Tujuannya agar tidak terjadi politisasi, penjegalan, dan pembunuhan karakter terhadap calon tertentu, terutama calon-calon yang tidak disukai pihak tertentu di KPK.
Terkait dengan itu, KPK diharapkan mampu menjelaskan seperti apa proses dan mekanisme penilaiannya serta siapa saja pihak yang terlibat.

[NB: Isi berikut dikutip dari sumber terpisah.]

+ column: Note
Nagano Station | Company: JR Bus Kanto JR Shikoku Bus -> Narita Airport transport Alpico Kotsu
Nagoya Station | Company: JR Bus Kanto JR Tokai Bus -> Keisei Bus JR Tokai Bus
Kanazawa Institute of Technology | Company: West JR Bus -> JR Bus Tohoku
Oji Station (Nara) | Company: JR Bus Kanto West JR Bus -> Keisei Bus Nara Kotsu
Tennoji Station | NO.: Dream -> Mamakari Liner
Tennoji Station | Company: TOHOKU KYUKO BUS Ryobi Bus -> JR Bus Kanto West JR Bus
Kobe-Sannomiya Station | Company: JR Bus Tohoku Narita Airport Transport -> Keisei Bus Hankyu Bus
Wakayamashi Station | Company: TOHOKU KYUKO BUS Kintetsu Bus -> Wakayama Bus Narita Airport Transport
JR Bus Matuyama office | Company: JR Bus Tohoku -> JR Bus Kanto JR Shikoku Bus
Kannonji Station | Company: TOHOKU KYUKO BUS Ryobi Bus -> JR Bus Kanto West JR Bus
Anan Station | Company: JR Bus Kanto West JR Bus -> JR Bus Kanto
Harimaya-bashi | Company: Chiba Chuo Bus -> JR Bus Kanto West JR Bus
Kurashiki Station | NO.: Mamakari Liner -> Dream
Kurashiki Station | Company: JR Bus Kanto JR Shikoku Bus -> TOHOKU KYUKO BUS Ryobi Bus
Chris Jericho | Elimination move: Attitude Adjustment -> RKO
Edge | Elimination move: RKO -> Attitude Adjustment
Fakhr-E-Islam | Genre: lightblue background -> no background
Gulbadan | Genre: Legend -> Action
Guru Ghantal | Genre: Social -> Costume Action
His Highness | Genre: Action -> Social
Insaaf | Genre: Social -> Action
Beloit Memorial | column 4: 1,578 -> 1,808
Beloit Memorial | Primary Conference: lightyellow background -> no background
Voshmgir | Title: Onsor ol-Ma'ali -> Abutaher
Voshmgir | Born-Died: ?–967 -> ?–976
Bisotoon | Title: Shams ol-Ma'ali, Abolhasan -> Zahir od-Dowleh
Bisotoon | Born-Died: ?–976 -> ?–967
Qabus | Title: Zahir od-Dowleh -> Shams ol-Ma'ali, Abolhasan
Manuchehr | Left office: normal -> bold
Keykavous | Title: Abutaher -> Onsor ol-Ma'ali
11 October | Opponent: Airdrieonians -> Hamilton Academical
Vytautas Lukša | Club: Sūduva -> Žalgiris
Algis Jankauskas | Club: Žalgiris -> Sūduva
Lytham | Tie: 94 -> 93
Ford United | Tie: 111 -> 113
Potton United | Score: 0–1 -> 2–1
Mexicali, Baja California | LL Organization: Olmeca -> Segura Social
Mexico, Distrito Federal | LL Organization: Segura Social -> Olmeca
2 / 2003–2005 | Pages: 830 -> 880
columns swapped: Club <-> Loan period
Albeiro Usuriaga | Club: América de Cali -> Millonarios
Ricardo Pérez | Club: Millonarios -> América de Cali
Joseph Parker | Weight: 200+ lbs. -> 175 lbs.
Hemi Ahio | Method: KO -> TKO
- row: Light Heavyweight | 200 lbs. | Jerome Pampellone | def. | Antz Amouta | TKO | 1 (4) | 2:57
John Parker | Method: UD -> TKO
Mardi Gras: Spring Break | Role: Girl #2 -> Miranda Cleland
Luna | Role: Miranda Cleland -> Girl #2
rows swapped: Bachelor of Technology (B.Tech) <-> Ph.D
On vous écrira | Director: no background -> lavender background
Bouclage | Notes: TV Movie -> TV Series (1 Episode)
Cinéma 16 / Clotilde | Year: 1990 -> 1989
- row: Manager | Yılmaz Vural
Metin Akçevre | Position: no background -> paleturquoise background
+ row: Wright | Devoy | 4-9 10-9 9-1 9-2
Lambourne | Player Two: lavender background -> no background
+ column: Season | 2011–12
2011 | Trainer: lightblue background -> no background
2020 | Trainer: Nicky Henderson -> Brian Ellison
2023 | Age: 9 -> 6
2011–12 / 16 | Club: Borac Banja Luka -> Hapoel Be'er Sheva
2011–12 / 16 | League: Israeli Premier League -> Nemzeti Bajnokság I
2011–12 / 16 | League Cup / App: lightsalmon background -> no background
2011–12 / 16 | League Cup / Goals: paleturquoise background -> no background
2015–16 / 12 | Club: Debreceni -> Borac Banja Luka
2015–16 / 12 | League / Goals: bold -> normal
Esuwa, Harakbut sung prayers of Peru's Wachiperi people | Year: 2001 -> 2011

Hal ini penting dipertanyakan agar KPK tidak menjadi lembaga superior dalam menilai seseorang tanpa dasar hukum yang jelas.
Pengamat Hukum Universitas Trisakti Abdul Fickar Hadjar berpendapat, sangat mungkin hal tersebut terjadi apabila KPK adalah Lembaga Swadaya Masyarakat (LSM) bukan sebuah lembaga penegak Hukum.
“Sangat mungkin kalau KPK itu LSM. Nah KPK inikan lembaga penegak hukum, dia punya bukti-bukti cuma belum merasa kuat secara hukum, untuk membuktikannya,” ujar Fickar saat dihubungi Aktual.co di Jakarta, Selasa (21/10).
Menurutnya, KPK tidak mungkin menggunakan metode like end dislike (suka atau tidak suka) dalam mengkatagorikan seseorang terlibat dalam kasus korupsi. “Jadi gak mungkin, ada like end dislike untuk membunuh karakter orang, karena apa yang dia bikin itu ada dasarnya,” ujarnya.
Dia menambahkan, sebagai lembaga superbody pemberantasan korupsi, untuk menentukan status hukum seseorang selalu didasari dengan bukti-bukti yang kuat. Karena, sambungnya, lembaga pimpinan Abraham Samad cs itu tidak mengenal adanya penghentian penyidikan.
“Karena KPK gak punya SP3, jadi dasarnya itu ada bukti, kalau dia bilang merah pasti ada bukti. KPK bertindak atas bukti-bukti hukum,” demikian Fickar.